WTF! I’m beyond caring what his motivation is because Norquist actually wields considerable power over our (s)elected representatives and any reduction in the MIC war budget and meddling in the affairs of sovereign nations is good policy.
Wouldnt cutting the Millitary budget at this time be the kind of stupid, contractionary, “austerian” move that would be bad for the economy? Norquistian pro-cyclism? Especially since they are cutting spending everywhere else and any cuts to the millitary budget are garunteed not to be the kind that will end the multitude of wars, or change the culture of generally, absurdly high levels of millitary spending – any cuts to “millitary spending” at this time are likley to be cuts to spending on lower level personell and services that kill jobs (base closings) and not the contractor welfare (unneeded,unwanted weapons systems)OR the graft and corruption (payments in the millions to the freinds and famillies of Afghan puppet politiicans) – regardless of anything norquist is saying.
I have a possible solution to the military spending issue:
You want the US troops to protect you? Pony up. We won’t do it for free anymore. Not only do we put our troops in harm’s way at our own expense, but then there’s foreign aid to support the residents while we’re protecting them.
That should stop.
If troops are needed, as in South Korea for example, then South Korea needs to pay for the presence.
You’d be surprised how quickly our troops would no longer be in demand.
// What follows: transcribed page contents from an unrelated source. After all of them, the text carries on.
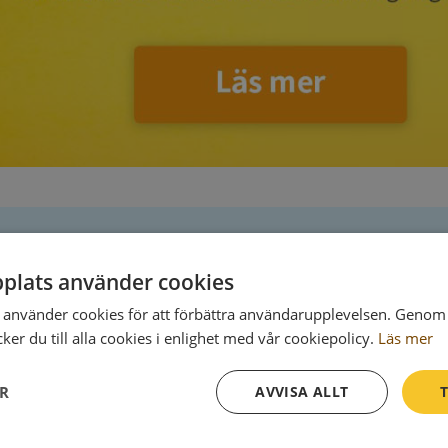
plats använder cookies
Postadress
använder cookies för att förbättra användarupplevelsen. Genom 
er du till alla cookies i enlighet med vår cookiepolicy.
Läs mer
205 06 Malmö
ER
AVVISA ALLT
T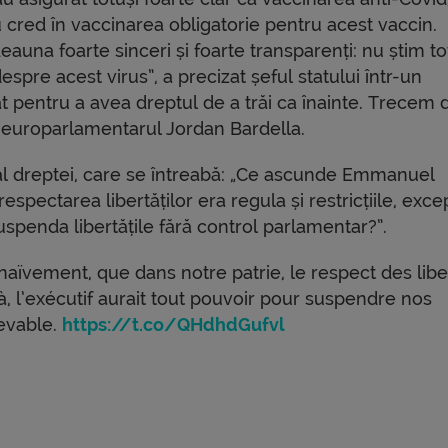
u cred în vaccinarea obligatorie pentru acest vaccin.
deauna foarte sinceri și foarte transparenți: nu știm to
spre acest virus”, a precizat șeful statului într-un
cât pentru a avea dreptul de a trăi ca înainte. Trecem 
tică europarlamentarul Jordan Bardella.
al dreptei, care se întreabă: „Ce ascunde Emmanuel
spectarea libertăților era regula și restricțiile, excep
spenda libertățile fără control parlamentar?”.
 naïvement, que dans notre patrie, le respect des libe
 Là, l’exécutif aurait tout pouvoir pour suspendre nos
cevable.
https://t.co/QHdhdGufvl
And if they are, the American taxpayer wouldn’t have to foot the bill.
Watch defense expenditures drop like a rock from the top of the Sears tower.
Norquists see’s his high paid gig slowly slippy through his greasy palms!
You got that right.
Norquist is running scared.
You act as if USA,Inc. isn’t trying to expand our military presence and attribute this to the desires of the countries where we establish bases. How do you explain the deployment of US troops to Australia and H. Clinton trying to convince Ecuador to allow the US to re-establish a US military presence? That foreign aid you reference generally requires that the nation receiving it use the funds to purchase weapons from the US. Our presence in foreign nations isn’t to protect them, it’s to feed US hegemony and protect corporations.
The Republican idea of military cuts is surely reductions in pay for enlisted personnel. Like Wal-Mart, they’re happy if buck privates are poor enough to qualify for food stamps.(yes, I know they would never get food stamps, since they can be fed on-base. But their families can.)
USA Troops in foreign countries have almost NOTHING to do with providing that country with aid or protection or defense. It has nearly EVERYTHING to do with USA Imperialism and using some foreign country to further inure to the benefit of making the 1% richer.
A lot of other countries don’t really want Team USA located on their fair shores. Just ask the citizens of Okinawa how they feel about the troops.
The truth is you cannot have global trade with out an empire to enforce the trade routes. We just took over from the British Empire.
The only allegiance these trans-national corporations and Republicans have is to keeping our military global and not pay for it in taxes.